“At the end of my session I was grinning. Not just a small grin, but a genuine I can do this out loud grin.”
When I was asked if I could swim my answer was I can get to one end of the pool to the other with my body in a horizontal position, flap my arms and legs a bit, stop for a chat at the other end, then return… however I am not entirely sure what I do would be defined as swimming. I am a personal trainer, and I consider myself to be fit. I have enjoyed surfing holidays, and water sport activities, amazingly I am also a qualified rescue diver but have never really felt confident in the water. I taught myself to swim, having never had a swimming lesson, water always went up my nose and I didn’t know how to breathe properly and being a fitness professional I felt that I should have learnt to swim properly years ago. I was embarrassed to try to learn to swim properly.
One of my friends persuaded me to enter a triathlon and having left it until the very last minute with 8 weeks to go I have decided to finally take the plunge (forgive the pun) and have swimming lessons.
Apart from feeling like an idiot and suffering massive embarrassment by not being able to swim at my age and also having to endure the response from others, ranging from light hearted jibes, general disbelief that I couldn’t swim properly and the comments about the cost of the lesson, I was really nervous generally about the lesson. I thought that I would never be able to get through an hour of swimming as I have not been in a pool for that amount of time since I used to go to the local baths and throw myself on and off of a giant inflatable whale-(I didn’t think that hanging on to the pool side cooling myself down with a cocktail in my hand would count). I also wondered if I would be bored, cold or overwhelmed. I had no idea what to expect and wondered how Nick would keep me occupied with a float for an hour!
Before the lesson I could not believe the amount of anxiety I felt. Needing help to put on my swimming cap didn’t fill me with confidence at the beginning of the lesson however Nick made me feel completely relaxed and went through everything at my pace – slow.
We started off with posture and body positioning in the water and not a float in sight. I had difficulty learning the very first drill and wondered constantly how terrible I was, I felt awfully frustrated that I was unable and generally incompetent at the very first thing that Nick showed me and immediately felt that I was useless. However Nick was extremely patient, calm and composed. He worked with me, and adapted the drill until I felt comfortable with it. After my confidence grew in my ability and in Nick’s ability to be able to teach me, I began to feel a difference in my progress.
Nick has a calm and relaxed manner and he was extremely respectful of my space and feelings of inadequacy in the water. He didn’t even laugh at me when I had to take my goggles off so I could hear him better.

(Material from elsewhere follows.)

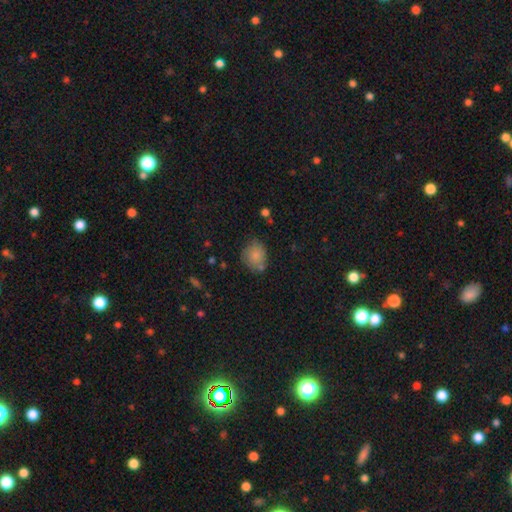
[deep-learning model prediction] This is likely a smooth galaxy (80%). How rounded: likely round (63%). Merging: likely none (62%).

When I started to relax I started to notice a huge difference to how my body felt in the water. I have always wanted to swim, but have found it the most effortful of all exercise. Whenever I was to leave the water before my shoulders and neck would ache, and there was little pleasure in dragging myself through the water. The way that Nick taught me to hold my body in the water and glide through it made such a phenomenal difference for the first time in my life I believed that I was actually making some progress. I felt light and held by the water, it really made sense.
After working on my body position and posture in the pool, Nick then taught me how to breathe out of my mouth under water. Hey presto, no water goes up your nose. AND when you stop worrying about water going up your nose and breathe out of your mouth you are generally much more relaxed in the water. Genius!
The way Nick made me understand moving in the water was that it should be graceful. The idea is to glide through the water, displacing as little water as possible. All the drills naturally moved on from each other and all geared toward the goal of function in the water. With that grace naturally followed. I was left with a massive sense of achievement.
At the end of my first session I was grinning. Not just a small grin, but a genuine I can do this out loud grin. It felt fantastic. So good in fact I dragged my boyfriend to the pool the very next day to show him the drills. He now too is a convert.
The frustration and information overload that I felt at the beginning of the first lesson are slowly dissipating every time I get in the pool to practice. In fact I can’t wait until my next lesson.